A circle takes up 78.54% of a square. Calculate cubicle feet as you normally would and then multiply by .7854. If you're looking for gals there are 7.4805 gals/cubic foot. So..... Using ID (LxWxH) .7854 x 7.4805 

Quoted:
Is that lower real? If so where'd you get it? View Quote 


Quoted:
Easy thing to remember when calculating volume of a cylindrical shaped container.... A circle takes up 78.54% of a square. Calculate cubicle feet as you normally would and then multiply by .7854. If you're looking for gals there are 7.4805 gals/cubic foot. So..... Using ID (LxWxH) .7854 x 7.4805 View Quote 

OP, if you need to do this regularly:
The area of a circle is pi times the radius squared. The radius is half the diameter. To find the volume of a cylinder, you need to multiply the area by the height. Think about this (the volume part; you just have to memorize the area part) for a moment and it should make sense. 

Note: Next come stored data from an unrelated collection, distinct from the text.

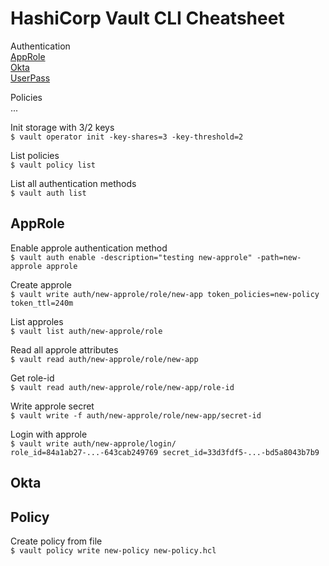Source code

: # HashiCorp Vault CLI Cheatsheet

Authentication  
[AppRole](#AppRole)  
[Okta](#Okta)  
[UserPass](#UserPass)  

Policies  
...

Init storage with 3/2 keys  
`$ vault operator init -key-shares=3 -key-threshold=2`

List policies  
`$ vault policy list`

List all authentication methods  
`$ vault auth list`

## AppRole

Enable approle authentication method  
`$ vault auth enable -description="testing new-approle" -path=new-approle approle`

Create approle  
`$ vault write auth/new-approle/role/new-app token_policies=new-policy token_ttl=240m`

List approles  
`$ vault list auth/new-approle/role`

Read all approle attributes  
`$ vault read auth/new-approle/role/new-app`

Get role-id  
`$ vault read auth/new-approle/role/new-app/role-id`

Write approle secret  
`$ vault write -f auth/new-approle/role/new-app/secret-id`

Login with approle  
`$ vault write auth/new-approle/login/ role_id=84a1ab27-...-643cab249769 secret_id=33d3fdf5-...-bd5a8043b7b9`

## Okta
## Policy

Create policy from file  
`$ vault policy write new-policy new-policy.hcl`

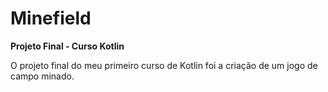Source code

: # Minefield

**Projeto Final - Curso Kotlin**  

O projeto final do meu primeiro curso de Kotlin foi a criação de um jogo de campo minado.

I'm not sure why everyone is either wrong or harassing.
you have a 4 ft diameter tank that is 3 ft high. the area is 2 ft x 2 ft * Pi = 4 ft^2 * Pi the volume is the area * height = 4 ft^2 * Pi * 3 ft = 12 ft^3 * Pi = 37.6991118431 ft^3 I have no idea what the conversion rate is, but according to google it's equal to 282.0089405405922 gallons 


Quoted:
I have a pipe that is 3 feet high and 4 feet in Dia. how many gallons of water will it hold? View Quote Cylinder volume is pi x inside radius squared x height. 

Well, OP you've got several answers. And at least one of them is correct. How will you decide which one is correct?






Are there caps on the end of the pipe? Cause otherwise the water is probably just going to spill out onto the ground.



This certainly should be a poll question with pi as one of the choices.